Rotation Period Determined

By monitoring brightness variations over multiple nights, astronomers have determined 3I/ATLAS's rotation period to be 16.16 ± 0.01 hours. This rotation causes the comet's brightness to vary slightly as different parts of its irregularly-shaped nucleus reflect sunlight.

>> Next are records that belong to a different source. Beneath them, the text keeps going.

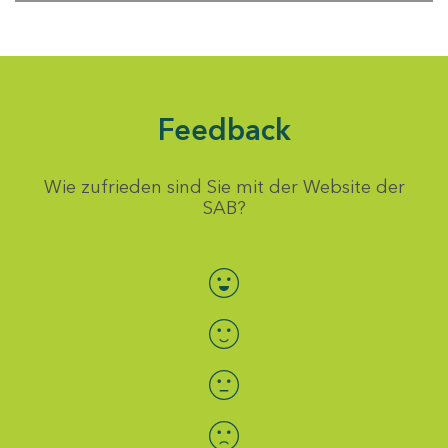
Feedback
Wie zufrieden sind Sie mit der Website der
SAB?
Bewertung auswählen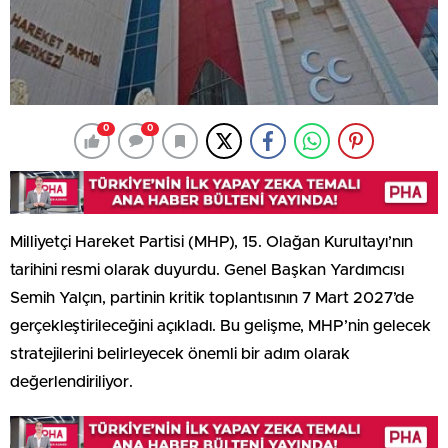
0
0
Milliyetçi Hareket Partisi (MHP), 15. Olağan Kurultayı’nın
tarihini resmi olarak duyurdu. Genel Başkan Yardımcısı
Semih Yalçın, partinin kritik toplantısının 7 Mart 2027’de
gerçekleştirileceğini açıkladı. Bu gelişme, MHP’nin gelecek
stratejilerini belirleyecek önemli bir adım olarak
değerlendiriliyor.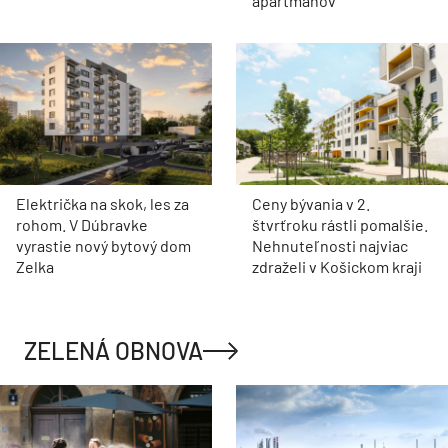
apartmánov
Električka na skok, les za
Ceny bývania v 2.
rohom. V Dúbravke
štvrťroku rástli pomalšie.
vyrastie nový bytový dom
Nehnuteľnosti najviac
Zelka
zdraželi v Košickom kraji
ZELENÁ OBNOVA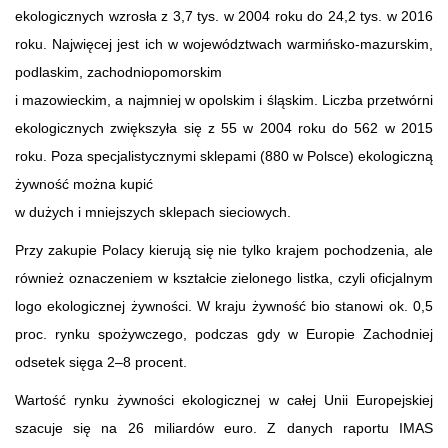
ekologicznych wzrosła z 3,7 tys. w 2004 roku do 24,2 tys. w 2016
roku. Najwięcej jest ich w województwach warmińsko-mazurskim,
podlaskim, zachodniopomorskim
i mazowieckim, a najmniej w opolskim i śląskim. Liczba przetwórni
ekologicznych zwiększyła się z 55 w 2004 roku do 562 w 2015
roku. Poza specjalistycznymi sklepami (880 w Polsce) ekologiczną
żywność można kupić
w dużych i mniejszych sklepach sieciowych.
Przy zakupie Polacy kierują się nie tylko krajem pochodzenia, ale
również oznaczeniem w kształcie zielonego listka, czyli oficjalnym
logo ekologicznej żywności. W kraju żywność bio stanowi ok. 0,5
proc. rynku spożywczego, podczas gdy w Europie Zachodniej
odsetek sięga 2–8 procent.
Wartość rynku żywności ekologicznej w całej Unii Europejskiej
szacuje się na 26 miliardów euro. Z danych raportu IMAS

Comparison to Previous Interstellar Visitors

3I/ATLAS is providing a stark contrast to the previous interstellar visitors:

• 1I/'Oumuamua: Showed no visible coma or tail; uncertain composition; discovered while leaving
• 2I/Borisov: Water-dominated composition like Solar System comets; discovered ~3 months before perihelion
• 3I/ATLAS: CO₂-dominated composition; discovered ~4 months before perihelion; most time for study

VLT Adds Spectroscopic Data

Complementing the space telescope observations, the Very Large Telescope (VLT) in Chile has obtained detailed spectroscopic data, detecting:

• Cyanide gas (CN): Common in comet comae, confirms active outgassing
• Atomic nickel (Ni I): Rare but detected in some Solar System comets

The presence of these molecules at concentrations similar to Solar System comets suggests that despite its interstellar origin, 3I/ATLAS shares fundamental similarities with comets formed around our Sun.

Ongoing Observations

Both Hubble and JWST will continue monitoring 3I/ATLAS throughout its passage, with additional observations planned around perihelion in late October 2025. These observations will track how the comet's activity evolves as it gets closer to the Sun.

"We're witnessing how a comet from another star system responds to our Sun," said Dr. Stefanie Milam, JWST deputy project scientist. "Every spectrum we obtain provides new clues about planetary system formation beyond our own."